4. Prepare a disaster plan. Your plan should start with having somewhere safe to go. Think of someone who could house you, your family and your pets. Talk to them about what might happen in the event of a disaster. Then talk to everyone who lives in your home about what to do if there is an emergency and you are unable to return in a timely manner.


5. Have a communications plan. Consider that your family may not be together if a disaster strikes. How you will get to a safe place? How will you contact one another? How will you get back together? You will be better prepared to safely reunite your family and loved ones during an emergency if you think ahead and communicate with others in advance. Your family should have a list of emergency contact numbers they can phone, and they should have it in hard copy because most people no longer memorize phone numbers.

6. Have an evacuation plan. In some cases when you need to evacuate, there may not be a lot of time. Plan how to evacuate your home quickly and make sure everyone knows the evacuation plan.

7. Supplies. In the event of a natural disaster please ensure that you have enough supplies to cover both your family’s needs as well as those of your pets.

8. Practice the steps that are needed to disconnect your home’s gas, water, and electricity. Test your generators to ensure they are operational and have backup supplies.
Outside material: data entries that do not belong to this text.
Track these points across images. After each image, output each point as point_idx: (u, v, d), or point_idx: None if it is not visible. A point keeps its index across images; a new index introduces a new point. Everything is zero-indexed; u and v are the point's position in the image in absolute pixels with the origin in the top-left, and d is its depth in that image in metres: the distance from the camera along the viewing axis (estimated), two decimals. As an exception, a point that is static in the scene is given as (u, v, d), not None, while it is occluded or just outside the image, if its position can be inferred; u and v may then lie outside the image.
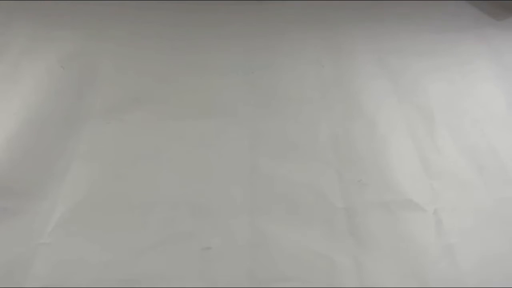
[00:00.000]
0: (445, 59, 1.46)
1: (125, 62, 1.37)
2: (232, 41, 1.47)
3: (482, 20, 1.62)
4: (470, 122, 1.28)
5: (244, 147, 1.18)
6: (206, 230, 1.02)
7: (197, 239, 1.00)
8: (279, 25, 1.56)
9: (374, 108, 1.30)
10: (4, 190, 1.04)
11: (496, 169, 1.18)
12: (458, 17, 1.63)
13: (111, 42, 1.42)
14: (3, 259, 0.95)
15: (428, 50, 1.48)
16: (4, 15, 1.46)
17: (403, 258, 1.00)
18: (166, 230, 1.01)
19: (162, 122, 1.23)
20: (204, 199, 1.07)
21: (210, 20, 1.55)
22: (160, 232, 1.01)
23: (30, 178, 1.07)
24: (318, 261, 0.99)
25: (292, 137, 1.21)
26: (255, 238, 1.01)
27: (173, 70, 1.37)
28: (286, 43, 1.49)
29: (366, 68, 1.42)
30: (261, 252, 0.99)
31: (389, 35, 1.54)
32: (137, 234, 1.00)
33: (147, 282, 0.93)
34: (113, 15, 1.52)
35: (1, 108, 1.19)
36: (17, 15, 1.47)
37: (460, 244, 1.02)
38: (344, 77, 1.39)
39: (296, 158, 1.17)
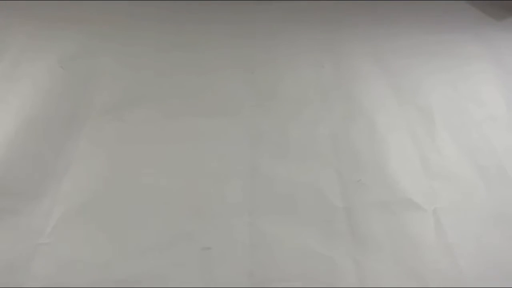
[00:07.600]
0: (445, 60, 1.46)
1: (125, 62, 1.37)
2: (232, 41, 1.48)
3: (482, 20, 1.62)
4: (470, 122, 1.28)
5: (244, 147, 1.18)
6: (206, 230, 1.02)
7: (197, 240, 1.00)
8: (280, 25, 1.56)
9: (374, 108, 1.30)
10: (4, 190, 1.04)
11: (496, 169, 1.18)
12: (458, 17, 1.63)
13: (111, 42, 1.42)
14: (3, 259, 0.94)
15: (428, 51, 1.49)
16: (4, 15, 1.46)
17: (403, 258, 1.00)
18: (166, 231, 1.01)
19: (162, 121, 1.22)
20: (204, 199, 1.07)
21: (210, 20, 1.55)
22: (160, 232, 1.01)
23: (30, 178, 1.07)
24: (318, 261, 0.99)
25: (292, 137, 1.21)
26: (255, 238, 1.01)
27: (173, 70, 1.36)
28: (286, 43, 1.49)
29: (366, 69, 1.42)
30: (261, 252, 0.99)
31: (389, 36, 1.54)
32: (137, 234, 1.00)
33: (147, 282, 0.93)
34: (113, 14, 1.52)
35: (1, 108, 1.19)
36: (17, 14, 1.47)
37: (460, 243, 1.03)
38: (344, 77, 1.39)
39: (296, 158, 1.17)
9. Before any disaster, you should inspect your home/facility and eliminate any potential hazards. In an emergency, ordinary items in your home can cause injury and damage. Anything that can move, fall, break or cause a fire is a potential hazard. 
And finally, last (but definitely not least):


10. Make sure you know your neighbors. Exchange phone numbers and keep an eye on elderly or disabled neighbors, or people with children – they might need extra help during a natural disaster. Have your Captive Wildlife Investigator’s phone number in the event of an escape or damage to your facility.